▸ **Exercise**
Render the records as a Markdown table with the columns No. and Text, one row for each line from the line containing "Which category has" through the line containing "How many lines are shown in the chart?". Leave out blank lines and pictures.

▸ **Available data**
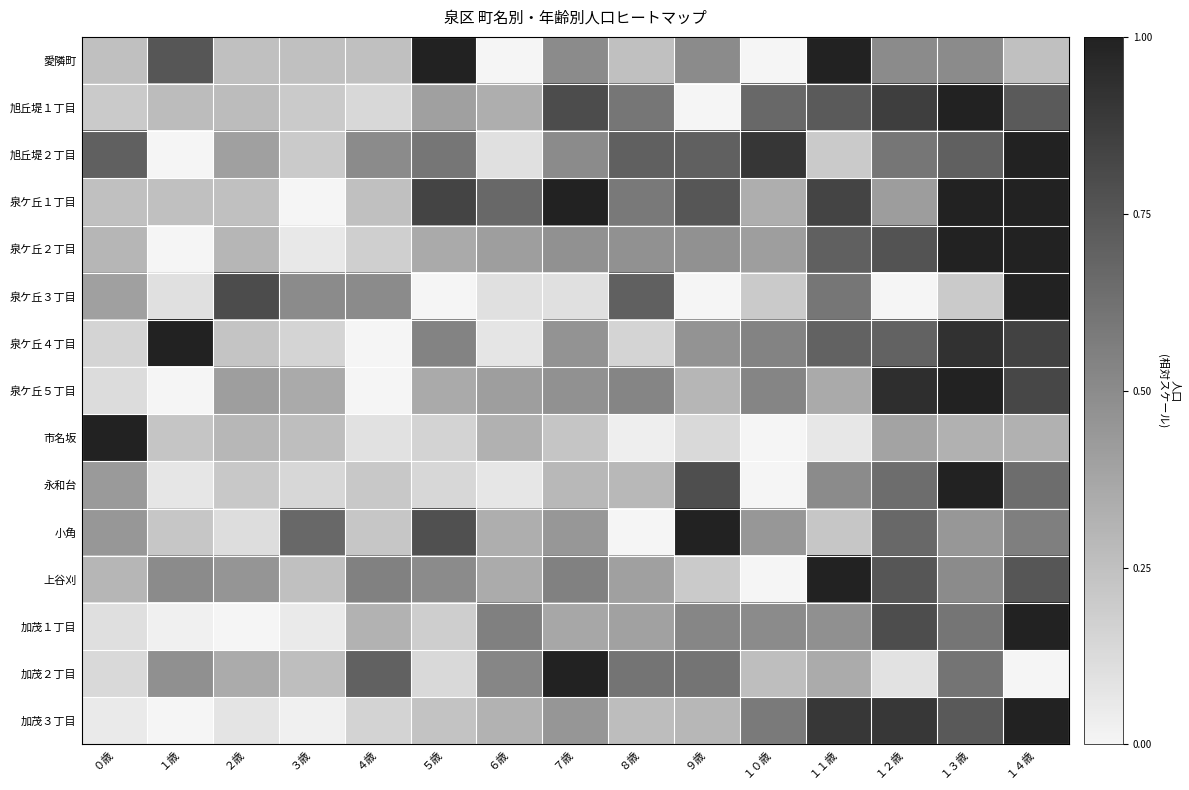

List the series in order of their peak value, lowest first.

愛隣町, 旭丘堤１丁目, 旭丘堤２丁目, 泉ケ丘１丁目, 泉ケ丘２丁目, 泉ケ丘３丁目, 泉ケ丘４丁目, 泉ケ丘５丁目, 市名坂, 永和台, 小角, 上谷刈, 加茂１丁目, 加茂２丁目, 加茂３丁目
--
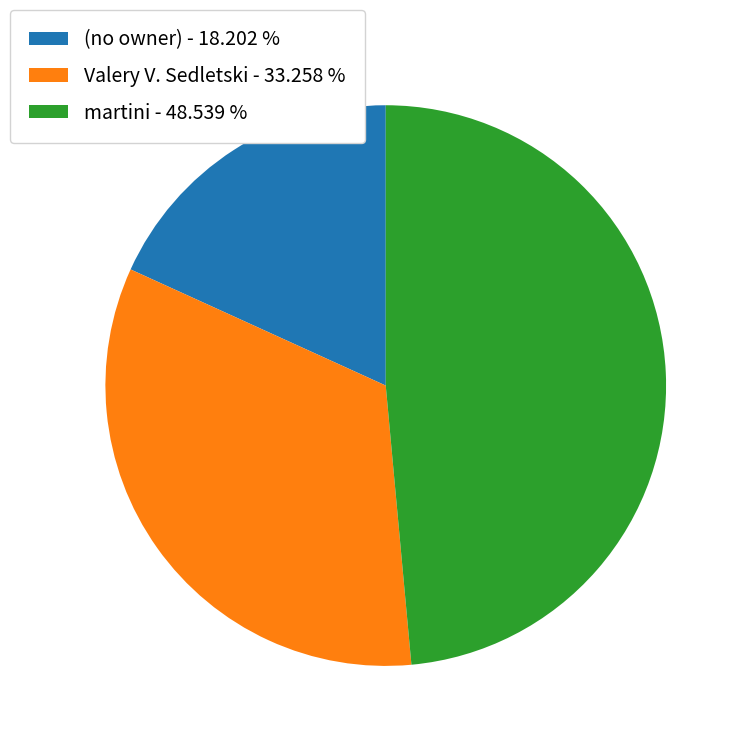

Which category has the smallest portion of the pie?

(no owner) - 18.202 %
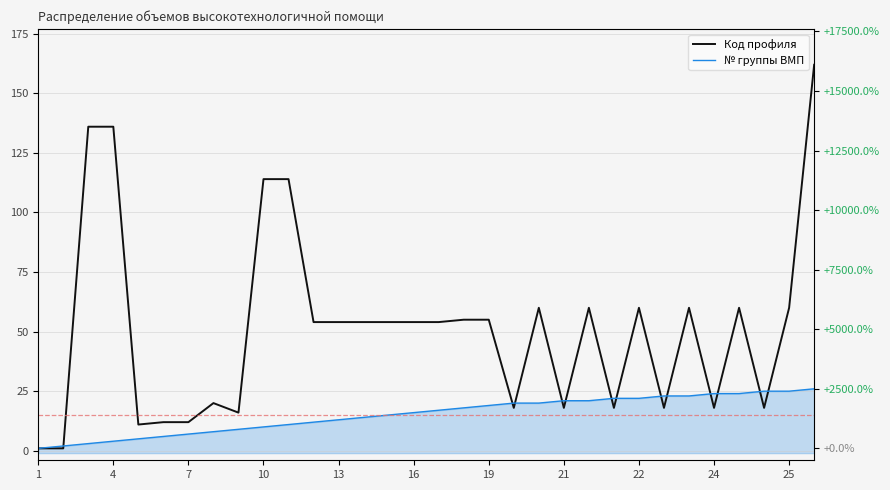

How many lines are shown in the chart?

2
* * *
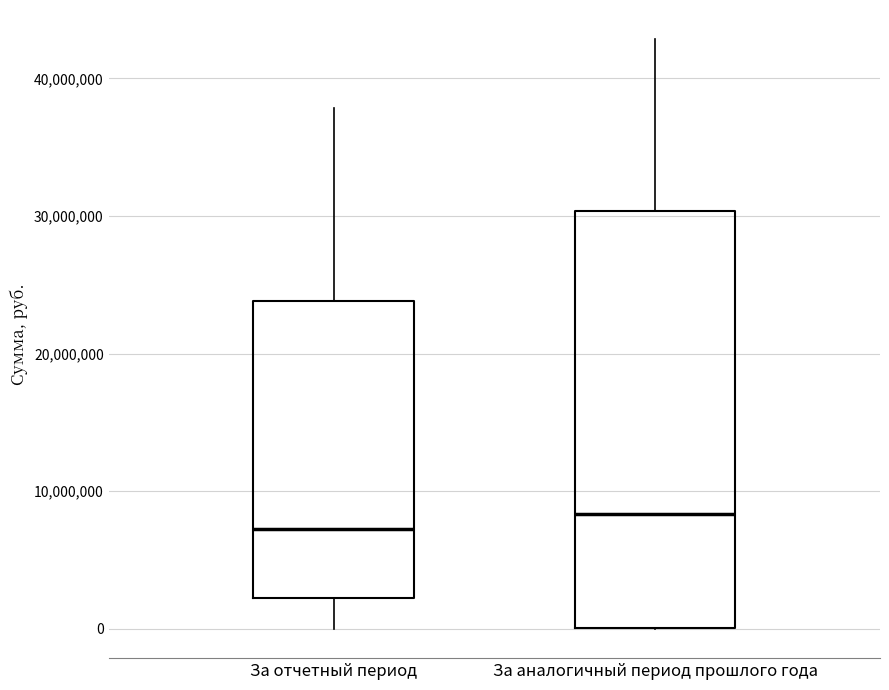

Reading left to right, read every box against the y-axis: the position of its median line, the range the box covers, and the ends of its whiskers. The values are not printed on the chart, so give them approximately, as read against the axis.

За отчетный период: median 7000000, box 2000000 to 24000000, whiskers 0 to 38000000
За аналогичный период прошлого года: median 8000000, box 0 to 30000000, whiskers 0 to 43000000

▸ **Written answer**
| No. | Text |
|---|---|
| 1 | Which category has the smallest portion of the pie? |
| 2 | (no owner) - 18.202 % |
| 3 | How many lines are shown in the chart? |